I know I am, and, usually, I’m perfectly fine with that. But sometimes people use my name without my permission. That’s when things get fuzzy. Let me explain.
Say you’re going for a job interview, and you want to use me as a reference. Great, I’m almost always happy to comply except when you fail to advise me about the situation or at least give me a head’s up in advance. This has happened more than once. As a result, I’d like to advocate that we draft some road rules for name-droppers. Here’s what I’m proposing:
- Before using me as a referral, how about we make sure I, um, know you?
- Let’s also define “know me” as actually having met and/or spoken to one another either in person or on the phone at least once.

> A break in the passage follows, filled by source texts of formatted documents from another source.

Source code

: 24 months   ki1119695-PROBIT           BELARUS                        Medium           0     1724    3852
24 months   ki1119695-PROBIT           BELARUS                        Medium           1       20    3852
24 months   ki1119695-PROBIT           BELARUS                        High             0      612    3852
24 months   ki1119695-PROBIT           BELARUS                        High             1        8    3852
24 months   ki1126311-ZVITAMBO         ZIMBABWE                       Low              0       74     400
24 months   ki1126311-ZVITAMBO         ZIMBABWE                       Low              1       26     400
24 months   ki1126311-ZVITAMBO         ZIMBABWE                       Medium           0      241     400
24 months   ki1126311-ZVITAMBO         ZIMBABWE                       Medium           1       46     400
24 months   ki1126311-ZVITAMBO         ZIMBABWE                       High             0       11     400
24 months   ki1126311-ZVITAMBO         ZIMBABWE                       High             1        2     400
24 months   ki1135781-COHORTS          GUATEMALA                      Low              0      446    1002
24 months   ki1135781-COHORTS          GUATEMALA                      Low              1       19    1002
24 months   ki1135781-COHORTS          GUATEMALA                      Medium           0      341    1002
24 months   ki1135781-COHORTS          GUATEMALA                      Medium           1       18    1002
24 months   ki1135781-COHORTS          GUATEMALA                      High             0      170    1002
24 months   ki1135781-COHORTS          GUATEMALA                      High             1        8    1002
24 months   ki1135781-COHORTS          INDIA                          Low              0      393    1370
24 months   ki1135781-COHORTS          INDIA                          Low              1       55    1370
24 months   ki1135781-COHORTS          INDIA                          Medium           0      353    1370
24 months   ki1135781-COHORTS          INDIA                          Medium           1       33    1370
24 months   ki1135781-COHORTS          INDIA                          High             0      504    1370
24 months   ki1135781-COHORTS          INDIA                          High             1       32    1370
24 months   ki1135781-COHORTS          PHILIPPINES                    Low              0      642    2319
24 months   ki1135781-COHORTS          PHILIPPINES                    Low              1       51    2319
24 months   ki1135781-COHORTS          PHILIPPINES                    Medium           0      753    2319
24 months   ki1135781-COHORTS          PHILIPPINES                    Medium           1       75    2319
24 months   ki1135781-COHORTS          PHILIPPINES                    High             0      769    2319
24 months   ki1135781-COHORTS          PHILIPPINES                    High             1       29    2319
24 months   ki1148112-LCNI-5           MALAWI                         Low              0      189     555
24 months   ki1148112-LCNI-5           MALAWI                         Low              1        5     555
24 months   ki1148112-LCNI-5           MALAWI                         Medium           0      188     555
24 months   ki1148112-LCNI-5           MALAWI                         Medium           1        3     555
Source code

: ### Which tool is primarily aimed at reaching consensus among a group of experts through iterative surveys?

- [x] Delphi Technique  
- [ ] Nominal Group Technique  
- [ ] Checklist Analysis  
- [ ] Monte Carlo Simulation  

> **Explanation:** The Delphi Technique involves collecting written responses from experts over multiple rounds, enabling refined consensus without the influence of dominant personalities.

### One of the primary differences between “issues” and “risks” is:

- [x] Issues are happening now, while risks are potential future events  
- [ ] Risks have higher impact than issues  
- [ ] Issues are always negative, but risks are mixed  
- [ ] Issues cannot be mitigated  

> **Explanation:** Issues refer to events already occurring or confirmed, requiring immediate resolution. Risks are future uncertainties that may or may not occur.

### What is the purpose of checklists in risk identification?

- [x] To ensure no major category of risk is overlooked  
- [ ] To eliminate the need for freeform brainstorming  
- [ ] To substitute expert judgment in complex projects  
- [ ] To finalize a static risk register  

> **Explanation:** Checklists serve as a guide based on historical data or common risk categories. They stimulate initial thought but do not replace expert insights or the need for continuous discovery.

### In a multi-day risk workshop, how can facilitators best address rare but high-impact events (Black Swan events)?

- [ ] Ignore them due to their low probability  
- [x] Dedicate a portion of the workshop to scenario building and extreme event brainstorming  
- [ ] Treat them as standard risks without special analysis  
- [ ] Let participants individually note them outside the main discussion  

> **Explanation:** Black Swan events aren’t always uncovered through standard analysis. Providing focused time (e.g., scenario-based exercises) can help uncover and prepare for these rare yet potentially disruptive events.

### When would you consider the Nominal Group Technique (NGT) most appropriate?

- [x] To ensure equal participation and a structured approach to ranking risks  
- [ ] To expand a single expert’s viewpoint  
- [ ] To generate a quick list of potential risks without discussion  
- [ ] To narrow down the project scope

That’s it. Short and sweet, right? You see, truthfully, I’m usually flattered to be used as a reference. Plus I’m always happy to serve as a mentor, especially when I feel I can teach, guide, share my experience and wisdom and help someone along in their journey. I’ve benefited from many mentors and still have my go-to people when I’m stuck on a problem or just need a second opinion. I get it. In this industry we’d be nothing without our network of referrals.
What I don’t understand is stretching the truth and using someone as a reference when, in fact, you’ve never had contact. If I write a book review, you’d better believe I’ve read the book and, therefore, am entitled to an opinion. The same goes if I endorse one hotel over another. I’d best be speaking with a level of authority. Reputations are easy to destroy but hard to build back up.

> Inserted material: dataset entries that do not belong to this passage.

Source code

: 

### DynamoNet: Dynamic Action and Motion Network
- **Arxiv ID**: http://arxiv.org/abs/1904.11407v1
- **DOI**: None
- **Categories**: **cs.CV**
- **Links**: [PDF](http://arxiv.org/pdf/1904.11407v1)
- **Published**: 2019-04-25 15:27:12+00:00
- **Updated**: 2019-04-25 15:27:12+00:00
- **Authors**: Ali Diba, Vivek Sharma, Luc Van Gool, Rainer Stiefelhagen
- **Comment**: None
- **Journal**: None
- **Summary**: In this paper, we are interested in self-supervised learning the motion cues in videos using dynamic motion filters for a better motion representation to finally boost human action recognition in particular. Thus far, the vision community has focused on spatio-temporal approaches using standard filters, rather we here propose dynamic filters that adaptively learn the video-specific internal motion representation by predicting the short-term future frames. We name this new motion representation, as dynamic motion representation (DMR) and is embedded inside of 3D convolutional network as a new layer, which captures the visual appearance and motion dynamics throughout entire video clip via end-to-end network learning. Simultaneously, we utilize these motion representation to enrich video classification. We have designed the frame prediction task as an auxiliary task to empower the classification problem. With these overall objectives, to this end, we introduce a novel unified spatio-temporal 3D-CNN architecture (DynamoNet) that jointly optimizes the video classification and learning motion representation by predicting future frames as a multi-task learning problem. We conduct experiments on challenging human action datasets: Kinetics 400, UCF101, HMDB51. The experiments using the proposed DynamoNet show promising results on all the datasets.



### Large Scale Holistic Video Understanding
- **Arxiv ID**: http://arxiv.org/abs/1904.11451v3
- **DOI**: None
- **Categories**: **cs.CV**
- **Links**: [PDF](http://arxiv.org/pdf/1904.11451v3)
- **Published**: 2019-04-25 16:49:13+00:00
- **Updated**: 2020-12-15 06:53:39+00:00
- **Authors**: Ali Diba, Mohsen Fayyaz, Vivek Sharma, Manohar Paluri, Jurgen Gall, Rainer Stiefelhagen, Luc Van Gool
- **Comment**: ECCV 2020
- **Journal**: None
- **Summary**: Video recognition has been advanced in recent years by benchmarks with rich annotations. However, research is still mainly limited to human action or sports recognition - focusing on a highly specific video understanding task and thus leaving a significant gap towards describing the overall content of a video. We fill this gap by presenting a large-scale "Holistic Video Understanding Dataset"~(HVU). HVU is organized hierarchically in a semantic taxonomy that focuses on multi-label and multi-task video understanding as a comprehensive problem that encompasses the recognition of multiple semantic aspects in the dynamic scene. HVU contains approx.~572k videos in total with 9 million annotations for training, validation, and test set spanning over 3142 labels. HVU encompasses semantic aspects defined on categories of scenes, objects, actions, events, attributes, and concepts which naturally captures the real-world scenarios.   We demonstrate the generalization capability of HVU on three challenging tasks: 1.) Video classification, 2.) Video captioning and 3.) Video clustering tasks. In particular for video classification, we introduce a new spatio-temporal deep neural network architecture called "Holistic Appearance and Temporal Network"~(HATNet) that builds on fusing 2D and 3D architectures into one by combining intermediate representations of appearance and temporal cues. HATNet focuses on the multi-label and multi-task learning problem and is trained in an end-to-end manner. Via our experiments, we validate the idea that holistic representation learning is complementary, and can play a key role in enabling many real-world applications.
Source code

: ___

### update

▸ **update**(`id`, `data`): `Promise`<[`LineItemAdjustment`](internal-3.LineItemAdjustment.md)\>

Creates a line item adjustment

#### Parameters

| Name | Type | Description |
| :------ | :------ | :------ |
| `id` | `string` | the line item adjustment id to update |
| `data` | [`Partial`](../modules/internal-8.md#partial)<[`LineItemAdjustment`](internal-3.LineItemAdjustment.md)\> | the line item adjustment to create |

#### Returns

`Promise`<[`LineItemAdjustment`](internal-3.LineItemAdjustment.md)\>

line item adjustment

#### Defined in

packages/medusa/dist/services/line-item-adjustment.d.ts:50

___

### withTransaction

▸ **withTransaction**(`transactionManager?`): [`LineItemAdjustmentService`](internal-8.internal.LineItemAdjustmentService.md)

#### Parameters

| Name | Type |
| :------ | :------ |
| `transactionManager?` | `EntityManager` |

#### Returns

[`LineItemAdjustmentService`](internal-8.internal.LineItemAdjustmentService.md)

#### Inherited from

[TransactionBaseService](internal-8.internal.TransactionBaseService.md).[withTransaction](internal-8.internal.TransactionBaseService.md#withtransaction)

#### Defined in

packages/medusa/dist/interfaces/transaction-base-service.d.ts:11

To further clarify, standing in the same room as a celebrity does not give you license to pretend that you’ve met and become friends. In business, when seeking a referral for either personal gain or professional opinion, it’s best to stay away from the “second cousin of your great uncle’s mother’s son-in-law.” Instead, seek out someone you know and can be assured is knowledgeable about the person/subject at hand.
The adage “what goes around comes around” can truly be played out in this high-stakes situation. Your own reputation could be judged, too.
So, never pretend a connection exists. Instead, rely on your network to provide solid introductions and authentic referrals. Then, always remember to pay the kindness forward.